My PIL's are cleaners - OP I can assure you that they are not being exploited, nor do they feel inferior to the people whose houses they clean! It's just a job, which is ideal for them as they choose their own hours and can work as much or as little as they want.
They couldn't and wouldn't want to do the jobs of the people they clean for, so I really can't see why those people should work less hours and clean their own houses!

propertyNIGHTmareBEFOREXMAS · 29/04/2013 17:25

Yabu to judge your friend but I can see where you are coming from with your personal feelings towards cleaners. I would not have a cleaner for similar reasons to those you have listed. It just feels wrong and exploitative to me. I recognise I am probably unusual in thinking that!

curryeater · 29/04/2013 17:25

Oh yes and something else relating to my initial point No. 4.

Cleaning (and all housework) is skilled. Not in the sense of driving a car where you should not even attempt it without a qualification, but more in the sense of singing, where anyone can and should have a go, but some people, whether through training, effort, or talent, are really bloody brilliant at it and better than nearly everyone else.

I think it is important to note this, because I know a lot of women do housework to a much higher standard than the man of the house but because it is notionally shared (although he never re-uses leftovers, never remembers what to pick up between big shops, doesn't do any sort of tricksy laundry or hang things out so they don't need to be ironed, etc, while she does all the clever stuff) he thinks it is easy. He just hasn't noticed that he has done about a third of it to a rather sloppy standard. I think pro-cleaners work against the delusion that housework is effortless and anyone can immediately go a great job. I do a great job - when I can - when I have any time at all to spend at home - because I have been trained since I was 4, and I think about it a lot.

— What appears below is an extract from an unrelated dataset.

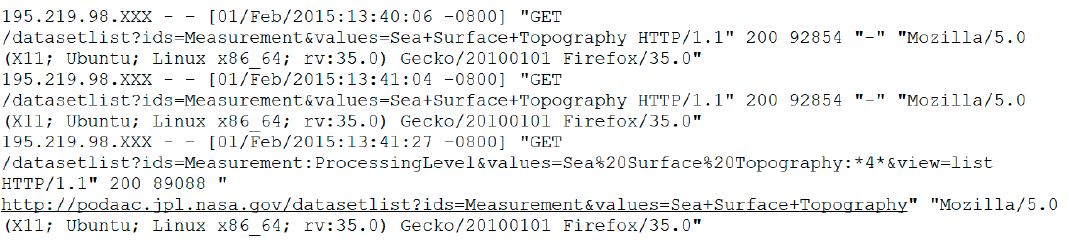
Figure 2. Sample Physical Oceanography Distributed Active Archive Center (PO.DAAC) HTTP logs in Combined Log Format.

Goldenbear · 29/04/2013 17:25

It is not an 'odd' opinion, it is just not one held by the typical Poster on here.

SilverOldie · 29/04/2013 17:25

YABU Biscuit

"I am a good friend and would never do or say anything judgemental" No you're not a good friend and you are judgemental. It's none of your business if she has a cleaner. I'm so pleased I don't have a 'friend' like you.

My cleaner does an hour a week for £12 and has never had to clean up my bodily mess. I'm not ga ga quite yet.

What a very boring life you must lead to get het up about such a thing.

Trill · 29/04/2013 17:28

I really don't understand why you see cleaning as a job around which the choices are moral choices rather than simply practical ones.

parttimer79 · 29/04/2013 17:28

YABU but I'm not as eloquent as curryeater so I'll just leave you to read her posts

Unami · 29/04/2013 17:29

Also, posters are right when they point out that I'm talking in abstract when it comes to redistributing better paid/more interesting work. I wish it was possible though! A lot of us would be a lot happier.

I'm not jealous, I'm ok with my domestic arrangements. Nor am I spitting venom and bile at her for having a cleaner. I understand that it's her decision, I just have this feeling about it that I can't shake, although some posters have given me new perspectives on the issue.

I also think it is interesting that a lot of posters have assumed that she has hired a cleaner because she earns well/works hard/is very busy. She doesn't work especially long hours or have a demanding job. In fact she has only recently started working part-time, although she was doing a full-time internship before that.